══ TEXT PROVIDED

The music here is rooted in the love of the riff, and Kelly Schaefer's unique thrash/death vocal style. Under the howl of the higher-register guitar riffs are also some very impressive bass riffs played by Tony Choy; certainly a highlight of the sound here. However, each musician seems to take a comparable footing in the sound here. The guitars generally lead the course of the song through fast-paced, constantly changing and developing riffs and leads, with the rhythm section adding a huge element to the sound. Unfortunately, while the musicianship here is top notch, the production of the album feels rather weak, leaving some parts of the mix a bit muddy and many guitar tones sounding tinny, especially for the more melodic playing. The drums here do feel as they could have used more of a showcase, as it is clear that Steve Flynn is a remarkable jazz-influenced drummer.

Of course, there are also the vocals themselves, presented here by Athiest's founding frontman Kelly Schaefer. While my first experience with the music of Athiest really did not lend well to my appreciation of his thrashy, very distinct style of growling, it does grow with time. His far less guttural approach that most death metal singers gives Athiest a very thrash metal vibe, which I have noticed strongly in much other Florida death acts. While Schaefer's vocals may be the most distinct aspect of the mix however, they can be inconsistent in how effective they are throughout different parts of the album; at times having brilliant rhythmic flow, and at others feeling quite underwhelming.

The songwriting here is especially unique for the death metal at the time, still a very young genre in itself. Athiest's defining trait is its jazz sensibilities, which certainly doesn't show through much of the metal-heavy guitar work of Rand Burkey or Schaefer, but instead through Steve Flynn's jazzy fills and Choy's latin-tinged slap bass solos. The music here is complex and rapidfiring for most of the album, although some songs certainly leave more of an impression than others. Being quite a short album (which some could say is a weakness when purchasing), the music never gets old, but the first three songs (the classic 'Mother Man' through 'Your Life's Retribution') do feel as if they keep up the optimum flow and power to them. From there, the album feels a bit less cohesive and memorable in its riffs, although by no means ever getting uninteresting. For all its worth, the technicality and intensity stays very high throughout.

There is no denying what 'Unquestionable Presence' and the dudes from Athiest have done here for death metal and fusion music, despite the flaws and imperfections that weaken the overall impression. As it stands, Athiest's second album is a very strong album- easily a landmark- and much worth a listen for a dose of energetic, complex metal.

════

• _PROBLEMS TO WORK ON_
**1)** List every musician the album review names.
**2)** Count the lines in the rows below that contain the string "göra", treating case as significant. Reply with the number alone.

══ STORED DATA

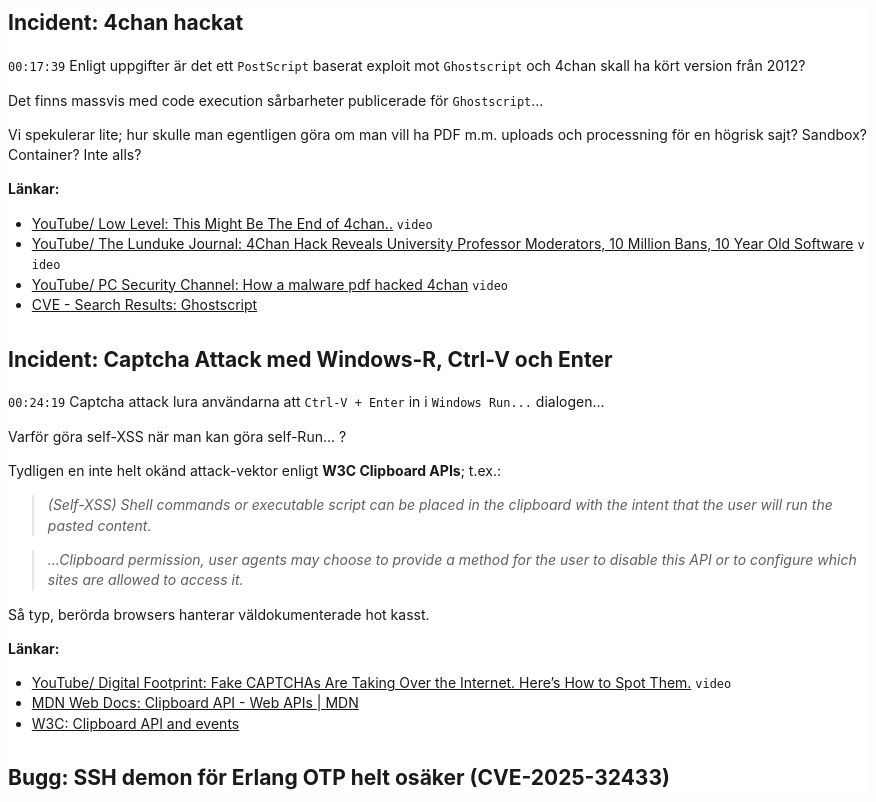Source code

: ## Incident: 4chan hackat

`00:17:39`
Enligt uppgifter är det ett `PostScript`
baserat exploit mot `Ghostscript`
och 4chan skall ha kört version från 2012?

Det finns massvis med code execution sårbarheter publicerade för
`Ghostscript`...

Vi spekulerar lite;
hur skulle man egentligen göra om man vill ha
PDF m.m. uploads och processning för en högrisk sajt?
Sandbox?
Container?
Inte alls?

**Länkar:**

* [YouTube/ Low Level: This Might Be The End of 4chan..](https://www.youtube.com/watch?v=K38_iNoTdso) `video`
* [YouTube/ The Lunduke Journal: 4Chan Hack Reveals University Professor Moderators, 10 Million Bans, 10 Year Old Software](https://www.youtube.com/watch?v=TyuVABlnm4c) `video`
* [YouTube/ PC Security Channel: How a malware pdf hacked 4chan](https://www.youtube.com/watch?v=dHL5XLYTADg) `video`
* [CVE - Search Results: Ghostscript](https://cve.mitre.org/cgi-bin/cvekey.cgi?keyword=ghostscript)

## Incident: Captcha Attack med Windows-R, Ctrl-V och Enter

`00:24:19`
Captcha attack lura användarna att `Ctrl-V + Enter` in i `Windows Run...` dialogen...

Varför göra self-XSS när man kan göra self-Run... ?

Tydligen en inte helt okänd attack-vektor enligt **W3C Clipboard APIs**;
t.ex.:

> _(Self-XSS) Shell commands or executable script can be placed in
> the clipboard with the intent that the user will run the pasted
> content._

> _...Clipboard permission, user agents may choose to provide a
> method for the user to disable this API or to configure which
> sites are allowed to access it._

Så typ, berörda browsers hanterar väldokumenterade hot kasst.

**Länkar:**

* [YouTube/ Digital Footprint: Fake CAPTCHAs Are Taking Over the Internet. Here’s How to Spot Them.](https://www.youtube.com/watch?v=PPJQgzF772E) `video`
* [MDN Web Docs: Clipboard API - Web APIs | MDN](https://developer.mozilla.org/en-US/docs/Web/API/Clipboard_API)
* [W3C: Clipboard API and events](https://www.w3.org/TR/clipboard-apis/)

## Bugg: SSH demon för Erlang OTP helt osäker (CVE-2025-32433)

════

• _EXERCISE ANSWERS_
**1)** Kelly Schaefer, Tony Choy, Steve Flynn, Rand Burkey

**2)** 2